#### Text block
CW: Mentions of colonial violence, abuse

On Sept. 20, the Kanien’kehà:ka Kahnistensera (Mohawk Mothers) attended a case management hearing at the Quebec Superior Court as part of their ongoing lawsuit against McGill over the New Vic project

Exceptionally, federal and provincial representatives were brought onto the case as third parties. Independent Special Interlocutor Kimberly Murray was established as a “friend of the court”—someone brought on to offer outside expertise or information—during the proceedings. A member of the Kanesatake Mohawk Nation herself, Murray is a federal representative for cases involving Indigenous unmarked graves and burial sites. 

Daniel Benghozi, representing the Attorney General of Quebec (AGQ), was also added to the case as a third (impleaded) party because of its importance and potential to alter standing pieces of Quebec legislation, such as the Cultural Heritage Act

Philippe Blouin, an anthropologist and associate of the Mohawk Mothers, thinks that the AGQ ended up playing an outsized role in the case.

“The Quebec attorneys […] decided to join [the hearings] as a third party, but they ended up leading the whole defence […] and litigating very aggressively,” Blouin said in an interview with The McGill Tribune

According to Blouin, Murray’s inclusion as a third party in court seemed to worry McGill and the AGQ. 

“[The opposition] fears that [Murray] will give evidence that there are bodies [on the land in question],” Blouin said. “It is quite an issue that Quebec is pushing back against the person in Canada who’s supposed to facilitate the investigation of unmarked graves.” 

On Sept. 20, the AGQ filed a cross-examination in which they asked Mohawk Mother Kahentinetha 57 questions. The Mothers officially filed their answers on Sept. 21, though they found the questions to be problematic. Kahentinetha elaborated in an interview with the Tribune, saying she believes the questions served no purpose but to diminish her status as an Indigenous person in front of the court.

“Questions like, ‘how many nations are there in the Iroquois confederacy?’ First of all, there is no Iroquois confederacy,” Kahentinetha said.
########
### Stated exercise 1
In the article about the Mohawk Mothers' lawsuit, how many questions did the Attorney General of Quebec ask Kahentinetha in its cross-examination?
### Stated exercise 2
Reproduce everything in the article from "Exceptionally, federal and" down to "in the case.".
#### Data provided
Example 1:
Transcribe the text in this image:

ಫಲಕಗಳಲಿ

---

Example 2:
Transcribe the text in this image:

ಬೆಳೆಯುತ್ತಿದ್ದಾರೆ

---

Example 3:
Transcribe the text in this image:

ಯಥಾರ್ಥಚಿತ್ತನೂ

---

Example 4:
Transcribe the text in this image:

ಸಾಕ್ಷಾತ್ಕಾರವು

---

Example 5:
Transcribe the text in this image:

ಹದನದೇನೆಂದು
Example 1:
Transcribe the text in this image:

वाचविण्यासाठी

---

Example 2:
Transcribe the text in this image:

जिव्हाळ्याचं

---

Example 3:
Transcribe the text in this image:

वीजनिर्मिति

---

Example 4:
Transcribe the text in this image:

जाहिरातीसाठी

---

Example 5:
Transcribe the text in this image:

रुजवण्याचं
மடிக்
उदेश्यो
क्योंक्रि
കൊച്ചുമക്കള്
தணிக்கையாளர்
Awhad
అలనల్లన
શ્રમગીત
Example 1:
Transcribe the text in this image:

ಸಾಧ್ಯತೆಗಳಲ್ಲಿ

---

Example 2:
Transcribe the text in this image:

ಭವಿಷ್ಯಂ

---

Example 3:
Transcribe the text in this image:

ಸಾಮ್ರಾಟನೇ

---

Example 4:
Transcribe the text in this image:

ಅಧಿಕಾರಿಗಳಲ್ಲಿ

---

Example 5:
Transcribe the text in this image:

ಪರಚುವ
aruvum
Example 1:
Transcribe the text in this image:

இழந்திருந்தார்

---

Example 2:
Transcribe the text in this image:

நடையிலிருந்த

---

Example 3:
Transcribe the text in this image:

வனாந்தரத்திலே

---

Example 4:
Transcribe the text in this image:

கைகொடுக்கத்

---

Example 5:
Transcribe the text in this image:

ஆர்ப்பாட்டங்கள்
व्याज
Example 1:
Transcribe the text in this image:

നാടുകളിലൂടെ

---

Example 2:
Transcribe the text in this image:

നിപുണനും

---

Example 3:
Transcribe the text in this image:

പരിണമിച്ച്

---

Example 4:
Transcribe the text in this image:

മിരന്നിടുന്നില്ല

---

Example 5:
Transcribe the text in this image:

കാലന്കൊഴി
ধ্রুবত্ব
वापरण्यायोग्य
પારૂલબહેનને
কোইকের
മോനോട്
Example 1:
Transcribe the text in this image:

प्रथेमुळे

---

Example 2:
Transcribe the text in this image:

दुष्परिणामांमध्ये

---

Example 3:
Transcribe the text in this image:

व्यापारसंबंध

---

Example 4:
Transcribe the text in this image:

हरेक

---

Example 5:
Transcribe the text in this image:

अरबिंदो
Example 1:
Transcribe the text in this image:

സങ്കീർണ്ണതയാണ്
########
### Correct answer 1
57 questions.

### Correct answer 2
Exceptionally, federal and provincial representatives were brought onto the case as third parties. Independent Special Interlocutor Kimberly Murray was established as a “friend of the court”—someone brought on to offer outside expertise or information—during the proceedings. A member of the Kanesatake Mohawk Nation herself, Murray is a federal representative for cases involving Indigenous unmarked graves and burial sites. 

Daniel Benghozi, representing the Attorney General of Quebec (AGQ), was also added to the case as a third (impleaded) party because of its importance and potential to alter standing pieces of Quebec legislation, such as the Cultural Heritage Act

Philippe Blouin, an anthropologist and associate of the Mohawk Mothers, thinks that the AGQ ended up playing an outsized role in the case.